It’s some time in the future: you’re sitting at home and feel that very human need for social interaction. In the past, you might have logged onto social media, texted a friend or rang a family member, but that’s all old hat now.
Instead, you strap on virtual reality goggles and start chatting to a digital version of your friend, who is sitting at home wearing an identical headset. There’s no need to dress up: you are both represented by a cartoon avatar, and can hang out in an infinite number of virtual environments.
That’s the idea behind Facebook Spaces, the company’s new “social VR” experience, which was unveiled last night. Users wearing Facebook’s Oculus Rift headset log on, create a cartoon representation of themselves, and sit in a virtual environment with friends or family.
It's like Skype on steroids. Or as Facebook says: “Spending time with friends and family creates many of our most meaningful memories, but it’s impossible to always be physically near the people we care about. That’s where the magic of virtual reality comes in.”
It sounds good, until you see Spaces in action. Watching Facebook’s demo video last night, I just felt terribly upset for the people in it, and maybe, for the rest of us staring into this future.
The demo of Spaces starts with our first character, Jack, putting on his Oculus Rift in his kitchen and chatting with his sister, Diane, as they soar over a virtual island paradise. The two cartoons then wave goodbye as Diane receives another VR call from her friend Melissa.
Diane proceeds to show Melissa a virtual reality preview of her new apartment - “It’s amazing - no roommates!” - before another change of scene.
The final act, in a depressing twist worthy of Black Mirror, reveals that it is Melissa’s birthday. The three friends celebrate in a cyberspace amusement park with virtual balloons and hats before posting the result, a VR selfie, to Facebook.

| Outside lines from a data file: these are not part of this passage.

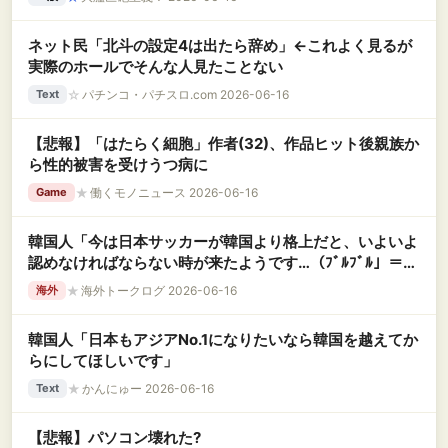
ネット民「北斗の設定4は出たら辞め」←これよく見るが
実際のホールでそんな人見たことない
☆
パチンコ・パチスロ.com 2026-06-16
Text
【悲報】「はたらく細胞」作者(32)、作品ヒット後親族か
ら性的被害を受けうつ病に
★
働くモノニュース 2026-06-16
Game
韓国人「今は日本サッカーが韓国より格上だと、いよいよ
認めなければならない時が来たようです…（ﾌﾞﾙﾌﾞﾙ」＝韓
国の反応
★
海外トークログ 2026-06-16
海外
韓国人「日本もアジアNo.1になりたいなら韓国を越えてか
らにしてほしいです」
★
かんにゅー 2026-06-16
Text
【悲報】パソコン壊れた?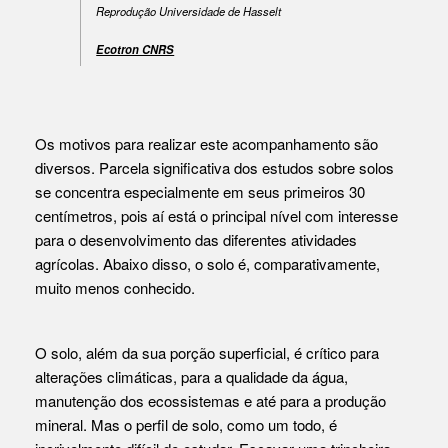
Reprodução Universidade de Hasselt
Ecotron CNRS
Os motivos para realizar este acompanhamento são
diversos. Parcela significativa dos estudos sobre solos
se concentra especialmente em seus primeiros 30
centímetros, pois aí está o principal nível com interesse
para o desenvolvimento das diferentes atividades
agrícolas. Abaixo disso, o solo é, comparativamente,
muito menos conhecido.
O solo, além da sua porção superficial, é crítico para
alterações climáticas, para a qualidade da água,
manutenção dos ecossistemas e até para a produção
mineral. Mas o perfil de solo, como um todo, é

The video is intermittently cut with scenes of the real humans at home wearing VR headsets: Diane, cross-legged on her bed waving at thin air; Melissa, celebrating her birthday alone at her desk, holding up a pretend selfie stick.
The world’s biggest social network is often accused, counter-intuitively, of making us interact less. Instead of communicating face-to-face, addictive algorithms keep us glued to screens, manufacturing an artificial version of our real lives (a different Facebook feature announced last night will allow users to superimpose a virtual coffee cup next to theirs: “You can add a second coffee cup so it looks like you’re not having breakfast alone!”, Mark Zuckerberg chirped).
Facebook Spaces is the logical conclusion of this: an unblemished pretence of interaction without a drop of authenticity. Facebook has staked its future on VR, but the implementation looks decidedly antisocial.
Apple’s Tim Cook put it best last year. "Virtual reality sort of encloses and immerses the person into an experience that can be really cool but probably has a lower commercial interest over time," he said. Like many other tech companies, Apple sees more potential in augmented reality - the virtual world colliding with the real world, rather than replacing it.